Merry Christmas 2004 from the Holwicks


Dear friends,

Christmas greetings from New Joisey! I’ve been here almost a third of my life – it is hard to believe I moved every year or so as a kid. Our roots are deep and the bark is a little hoary but we know we have been blessed here. We hope you have been blessed, too!

Our winter was filled with snowboarding, at least for Rebecca and Josiah. Becca is a professional swim instructor during the day and a snowboard fanatic at night and on weekends. She also has accomplished a first for a Holwick – she maxed out the points on her driving license. Josiah commented, "I don’t see how because when I am there and the cop pulls us over she cries and he just gives her a warning." Her spiffy new blue car is not a help. Josiah gets over snowboard withdrawal by skateboarding in a self-made ramp park he built behind the church. They swoosh down the handicapped ramp and then fly up these "half pipes." No major bones broken yet but he complains a lot about his knees. On a sad note, our infamous backyard playtower was dismantled this summer. It is a lowly doghouse now and Ollie doesn’t even use it.

Sarah is doing better at Gordon now that she is boyfriendless. It is a real blessing because her grades have skyrocketed. She is still in line to become an elementary teacher. In July she was baptized in Sam Mino’s pond up the street from the church. Rebecca is not boyfriendless and has even brought Jeremy around for dinner. He treats her very well, much better than she treated her Ball Python (it escaped).

Daniel has had a busy year with his music. In March his high school choir sang at Carnegie Hall in New York. We sat in a little balcony of our own and looked down on thousands of people, all of whom were relatives of the singers. It was very impressive. Later in the year he was selected for the All-State Choir and sang in the new music hall in Newark. His other music accomplishment is as the main singer for the Ledgewood Baptist Hard Rock Band which serenades the youth group meetings each Thursday. I make sure the church doors are shut tight so the neighbors don’t call the cops. We took the high school kids to the huge Creation music festival in Pennsylvania in June and camped out with 50,000 moshing kids.

We have been able to rendezvous with each of our families this year. We joined all the Holwicks in Disney World in April with Dad and his fiancée Mary Ann. We saw all the parks by day and hit the comedy clubs at night. The fireworks were especially nice. In the summer Kristy and Roger visited us and were able to see the rare Venus transit of the Sun through my telescope in the backyard. Roger is now stationed in Iraq and sends fascinating pictures each week. We hope he never has to leave his office.

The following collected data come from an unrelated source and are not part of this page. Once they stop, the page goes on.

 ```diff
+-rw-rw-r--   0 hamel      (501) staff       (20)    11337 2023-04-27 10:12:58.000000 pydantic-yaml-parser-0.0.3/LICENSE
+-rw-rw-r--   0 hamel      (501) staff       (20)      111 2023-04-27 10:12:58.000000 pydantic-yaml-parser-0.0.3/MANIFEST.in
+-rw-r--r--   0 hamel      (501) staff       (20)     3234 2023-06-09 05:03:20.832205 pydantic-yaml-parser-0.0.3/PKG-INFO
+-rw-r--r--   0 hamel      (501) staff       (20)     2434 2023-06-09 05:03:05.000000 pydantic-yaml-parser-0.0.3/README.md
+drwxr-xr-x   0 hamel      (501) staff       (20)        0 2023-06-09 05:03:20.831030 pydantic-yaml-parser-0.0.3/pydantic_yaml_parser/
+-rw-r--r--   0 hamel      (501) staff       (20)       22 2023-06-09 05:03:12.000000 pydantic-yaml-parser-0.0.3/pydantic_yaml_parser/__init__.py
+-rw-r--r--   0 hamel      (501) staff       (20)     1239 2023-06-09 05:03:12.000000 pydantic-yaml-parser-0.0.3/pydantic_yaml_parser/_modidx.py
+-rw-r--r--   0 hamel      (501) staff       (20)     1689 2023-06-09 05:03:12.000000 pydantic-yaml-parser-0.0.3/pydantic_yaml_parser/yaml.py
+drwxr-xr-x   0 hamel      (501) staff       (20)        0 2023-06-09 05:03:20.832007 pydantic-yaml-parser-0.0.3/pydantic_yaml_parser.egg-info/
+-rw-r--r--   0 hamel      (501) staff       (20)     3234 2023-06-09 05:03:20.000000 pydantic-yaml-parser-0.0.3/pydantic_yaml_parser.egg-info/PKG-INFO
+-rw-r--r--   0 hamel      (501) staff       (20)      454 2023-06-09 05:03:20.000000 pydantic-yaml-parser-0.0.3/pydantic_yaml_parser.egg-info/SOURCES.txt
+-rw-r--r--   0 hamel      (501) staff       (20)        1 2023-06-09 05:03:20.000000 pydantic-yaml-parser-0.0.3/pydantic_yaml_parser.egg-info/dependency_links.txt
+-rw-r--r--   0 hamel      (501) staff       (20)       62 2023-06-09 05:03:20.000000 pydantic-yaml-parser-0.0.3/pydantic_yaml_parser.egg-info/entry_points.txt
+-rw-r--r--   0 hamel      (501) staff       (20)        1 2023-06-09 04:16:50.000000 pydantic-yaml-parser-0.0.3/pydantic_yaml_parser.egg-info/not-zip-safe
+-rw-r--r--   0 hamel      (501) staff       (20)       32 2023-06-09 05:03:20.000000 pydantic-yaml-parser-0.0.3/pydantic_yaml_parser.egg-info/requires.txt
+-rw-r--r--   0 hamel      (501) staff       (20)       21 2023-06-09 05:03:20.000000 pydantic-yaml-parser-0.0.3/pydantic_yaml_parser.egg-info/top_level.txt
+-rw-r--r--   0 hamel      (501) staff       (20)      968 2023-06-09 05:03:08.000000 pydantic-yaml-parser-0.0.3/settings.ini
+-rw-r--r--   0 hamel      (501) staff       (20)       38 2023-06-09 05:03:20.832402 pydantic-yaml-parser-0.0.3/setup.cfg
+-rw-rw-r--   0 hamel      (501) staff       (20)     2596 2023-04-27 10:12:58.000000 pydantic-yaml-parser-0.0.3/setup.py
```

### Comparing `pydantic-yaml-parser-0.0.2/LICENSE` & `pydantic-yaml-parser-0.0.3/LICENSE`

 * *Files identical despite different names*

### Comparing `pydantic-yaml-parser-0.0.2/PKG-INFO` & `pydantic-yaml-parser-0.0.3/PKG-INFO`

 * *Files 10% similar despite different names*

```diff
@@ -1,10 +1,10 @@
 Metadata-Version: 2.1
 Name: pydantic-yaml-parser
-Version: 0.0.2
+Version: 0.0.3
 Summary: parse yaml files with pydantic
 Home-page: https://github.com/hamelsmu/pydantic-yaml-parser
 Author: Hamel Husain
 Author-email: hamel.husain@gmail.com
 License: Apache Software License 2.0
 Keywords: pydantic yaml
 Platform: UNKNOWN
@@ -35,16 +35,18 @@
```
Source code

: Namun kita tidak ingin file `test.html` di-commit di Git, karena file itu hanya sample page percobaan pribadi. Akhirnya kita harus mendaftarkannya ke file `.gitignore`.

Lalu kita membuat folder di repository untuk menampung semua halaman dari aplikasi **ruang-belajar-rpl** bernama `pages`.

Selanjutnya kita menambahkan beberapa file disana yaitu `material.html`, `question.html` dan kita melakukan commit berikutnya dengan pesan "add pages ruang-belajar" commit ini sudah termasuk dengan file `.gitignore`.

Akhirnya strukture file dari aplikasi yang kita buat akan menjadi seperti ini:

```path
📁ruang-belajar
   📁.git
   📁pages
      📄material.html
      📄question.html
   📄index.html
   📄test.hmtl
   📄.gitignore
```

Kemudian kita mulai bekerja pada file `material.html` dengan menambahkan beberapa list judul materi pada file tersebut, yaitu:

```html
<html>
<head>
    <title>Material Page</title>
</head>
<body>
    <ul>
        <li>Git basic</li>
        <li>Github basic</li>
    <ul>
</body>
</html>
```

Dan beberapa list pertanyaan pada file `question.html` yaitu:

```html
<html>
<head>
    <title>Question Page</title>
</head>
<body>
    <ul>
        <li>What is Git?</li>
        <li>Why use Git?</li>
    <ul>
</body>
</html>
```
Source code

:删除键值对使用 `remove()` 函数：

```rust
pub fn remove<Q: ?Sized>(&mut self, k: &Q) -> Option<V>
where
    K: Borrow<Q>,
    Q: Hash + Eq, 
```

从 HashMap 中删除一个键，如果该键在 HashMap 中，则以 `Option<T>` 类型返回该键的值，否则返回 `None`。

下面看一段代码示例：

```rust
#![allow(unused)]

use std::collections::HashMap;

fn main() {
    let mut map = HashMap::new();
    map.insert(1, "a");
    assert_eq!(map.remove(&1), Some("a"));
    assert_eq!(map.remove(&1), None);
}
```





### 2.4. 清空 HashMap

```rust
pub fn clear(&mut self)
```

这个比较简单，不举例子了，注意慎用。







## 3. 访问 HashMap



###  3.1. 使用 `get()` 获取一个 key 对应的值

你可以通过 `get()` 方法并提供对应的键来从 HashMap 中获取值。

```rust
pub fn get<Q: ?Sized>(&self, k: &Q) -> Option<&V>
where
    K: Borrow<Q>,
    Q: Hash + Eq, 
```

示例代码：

At the end of the summer we headed north, or I should say north by way of northwest. Our vacation took us to West Virginia to do whitewater rafting on the New River. Big rapids and bigger excitement – all three boys got dumped at a Class IV rapid – the worst. I couldn’t get back in and was pinned against a boulder before getting washed down river. The $30 DVD became an instant family classic. Then we went to Ohio to see the Serpent Mound (it impressed me, anyway), the glens of Hocking State Park and of course Ken and Ruthie Brenneman. A highlight was doing a tour of the haunted Tyndal Mansion which had been abandoned for so many years. We saw no ghosts and the guide was disappointed.

After Ohio we headed up to New Hampshire and hiked the ridgeline of the Presidential Range from Mt. Haystack to Mt. Garfield. After we had gone halfway I gave Daniel my sleeping bag. Then my clothes. Then my M&Ms. I ain’t what I used to be, and I wasn’t much then. We enjoyed the view immensely. It was a short hop from there to the cabin in Maine. Lots of cruising on the lake and lobsters in the pot. We even visited a lighthouse so we could count it as an Official Maine Vacation.

Our biggest church project this year was a trip to Haiti to build a medical clinic. Sarah and Dan went with us. We made hundreds of blocks and put the walls up while Celeste toured the neighborhood taking blood pressures and fitting small children for shoes. She even went to a special course in North Carolina so she could learn how to do brain surgery with a spoon. Haitian political unrest has prevented a return – for now.

My pride and joy is my raspberry patch, which produced until November 9. I am spending my spare time now making a Water Lily stained glass lamp and teaching astronomy to nine homeschool boys. The heavens DO declare the glory of God! We hope each of you experience the Lord’s fullest blessing this Christmas season!